Task requirements — Copy task, pictures excluded: set down exactly the lines from the one containing "X734850Y502600D03*" to the end of the data below.

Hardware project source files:
● ● ● ● ●
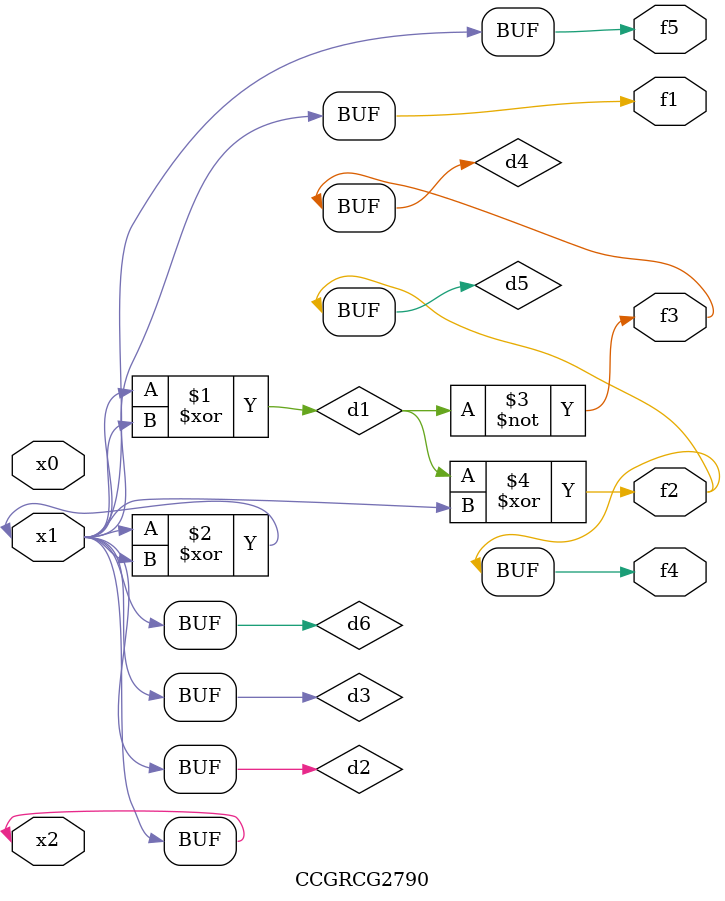
<source format=v>
module CCGRCG2790(
	input x0, x1, x2,
	output f1, f2, f3, f4, f5
);

	wire d1, d2, d3, d4, d5, d6;

	xor (d1, x1, x2);
	buf (d2, x1, x2);
	xor (d3, x1, x2);
	nor (d4, d1);
	xor (d5, d1, d2);
	buf (d6, d2, d3);
	assign f1 = d6;
	assign f2 = d5;
	assign f3 = d4;
	assign f4 = d5;
	assign f5 = d6;
endmodule

</source>
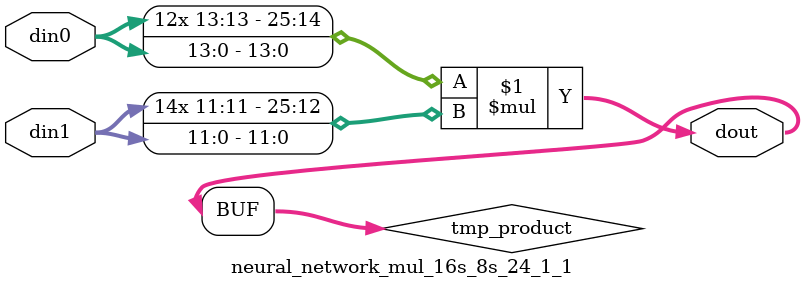
<source format=v>

`timescale 1 ns / 1 ps

  module neural_network_mul_16s_8s_24_1_1(din0, din1, dout);
parameter ID = 1;
parameter NUM_STAGE = 0;
parameter din0_WIDTH = 14;
parameter din1_WIDTH = 12;
parameter dout_WIDTH = 26;

input [din0_WIDTH - 1 : 0] din0; 
input [din1_WIDTH - 1 : 0] din1; 
output [dout_WIDTH - 1 : 0] dout;

wire signed [dout_WIDTH - 1 : 0] tmp_product;













assign tmp_product = $signed(din0) * $signed(din1);








assign dout = tmp_product;







endmodule

</source>
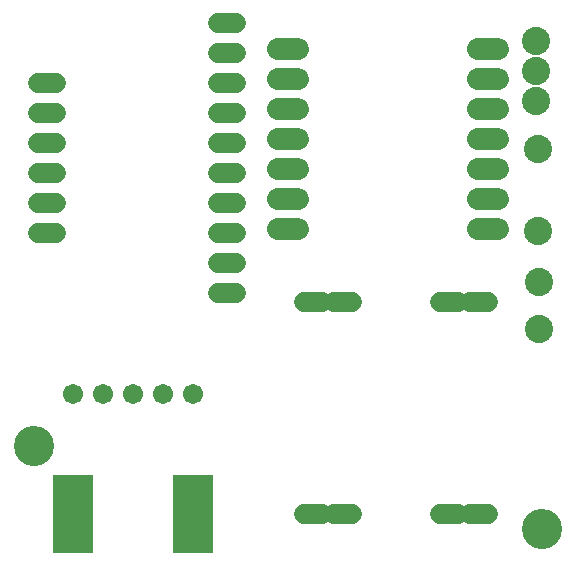
<source format=gbr>
G04 EAGLE Gerber RS-274X export*
G75*
%MOMM*%
%FSLAX34Y34*%
%LPD*%
%INSoldermask Bottom*%
%IPPOS*%
%AMOC8*
5,1,8,0,0,1.08239X$1,22.5*%
G01*
G04 Define Apertures*
%ADD10C,3.403200*%
%ADD11C,1.903200*%
%ADD12C,1.711200*%
%ADD13R,3.454400X6.654800*%
%ADD14C,1.711200*%
%ADD15C,2.387600*%
D10*
X310000Y210000D03*
X740000Y140000D03*
D11*
X533400Y546100D02*
X516400Y546100D01*
X516400Y520700D02*
X533400Y520700D01*
X533400Y495300D02*
X516400Y495300D01*
X516400Y469900D02*
X533400Y469900D01*
X533400Y444500D02*
X516400Y444500D01*
X516400Y419100D02*
X533400Y419100D01*
X533400Y393700D02*
X516400Y393700D01*
X685800Y393700D02*
X702800Y393700D01*
X702800Y419100D02*
X685800Y419100D01*
X685800Y444500D02*
X702800Y444500D01*
X702800Y469900D02*
X685800Y469900D01*
X685800Y495300D02*
X702800Y495300D01*
X702800Y520700D02*
X685800Y520700D01*
X685800Y546100D02*
X702800Y546100D01*
D12*
X480804Y339604D02*
X465724Y339604D01*
X465724Y365004D02*
X480804Y365004D01*
X480804Y390404D02*
X465724Y390404D01*
X465724Y415804D02*
X480804Y415804D01*
X480804Y441204D02*
X465724Y441204D01*
X465724Y466604D02*
X480804Y466604D01*
X480804Y492004D02*
X465724Y492004D01*
X465724Y517404D02*
X480804Y517404D01*
X480804Y542804D02*
X465724Y542804D01*
X465724Y568204D02*
X480804Y568204D01*
X328404Y390404D02*
X313324Y390404D01*
X313324Y415804D02*
X328404Y415804D01*
X328404Y441204D02*
X313324Y441204D01*
X313324Y466604D02*
X328404Y466604D01*
X328404Y492004D02*
X313324Y492004D01*
X313324Y517404D02*
X328404Y517404D01*
X538560Y152400D02*
X553640Y152400D01*
X563960Y152400D02*
X579040Y152400D01*
X653960Y152400D02*
X669040Y152400D01*
X679360Y152400D02*
X694440Y152400D01*
X553640Y332400D02*
X538560Y332400D01*
X563960Y332400D02*
X579040Y332400D01*
X653960Y332400D02*
X669040Y332400D01*
X679360Y332400D02*
X694440Y332400D01*
D13*
X342900Y152400D03*
X444500Y152400D03*
D14*
X342900Y254000D03*
X368300Y254000D03*
X393700Y254000D03*
X419100Y254000D03*
X444500Y254000D03*
D15*
X734850Y502600D03*
X734850Y528000D03*
X734850Y553400D03*
X736600Y461800D03*
X736600Y391800D03*
X737400Y349400D03*
X737400Y309400D03*
M02*

</source>
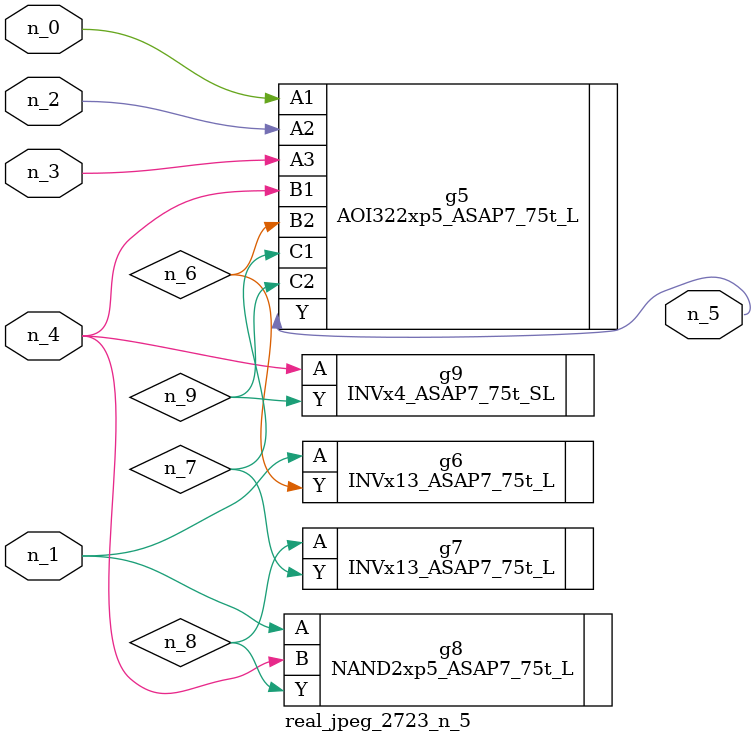
<source format=v>
module real_jpeg_2723_n_5 (n_4, n_0, n_1, n_2, n_3, n_5);

input n_4;
input n_0;
input n_1;
input n_2;
input n_3;

output n_5;

wire n_8;
wire n_6;
wire n_7;
wire n_9;

AOI322xp5_ASAP7_75t_L g5 ( 
.A1(n_0),
.A2(n_2),
.A3(n_3),
.B1(n_4),
.B2(n_6),
.C1(n_7),
.C2(n_9),
.Y(n_5)
);

INVx13_ASAP7_75t_L g6 ( 
.A(n_1),
.Y(n_6)
);

NAND2xp5_ASAP7_75t_L g8 ( 
.A(n_1),
.B(n_4),
.Y(n_8)
);

INVx4_ASAP7_75t_SL g9 ( 
.A(n_4),
.Y(n_9)
);

INVx13_ASAP7_75t_L g7 ( 
.A(n_8),
.Y(n_7)
);


endmodule
</source>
● ● ● ● ●
Output of the task —
X734850Y502600D03*
X734850Y528000D03*
X734850Y553400D03*
X736600Y461800D03*
X736600Y391800D03*
X737400Y349400D03*
X737400Y309400D03*
M02*

</source>
<source format=v>
module real_jpeg_2723_n_5 (n_4, n_0, n_1, n_2, n_3, n_5);

input n_4;
input n_0;
input n_1;
input n_2;
input n_3;

output n_5;

wire n_8;
wire n_6;
wire n_7;
wire n_9;

AOI322xp5_ASAP7_75t_L g5 ( 
.A1(n_0),
.A2(n_2),
.A3(n_3),
.B1(n_4),
.B2(n_6),
.C1(n_7),
.C2(n_9),
.Y(n_5)
);

INVx13_ASAP7_75t_L g6 ( 
.A(n_1),
.Y(n_6)
);

NAND2xp5_ASAP7_75t_L g8 ( 
.A(n_1),
.B(n_4),
.Y(n_8)
);

INVx4_ASAP7_75t_SL g9 ( 
.A(n_4),
.Y(n_9)
);

INVx13_ASAP7_75t_L g7 ( 
.A(n_8),
.Y(n_7)
);


endmodule
</source>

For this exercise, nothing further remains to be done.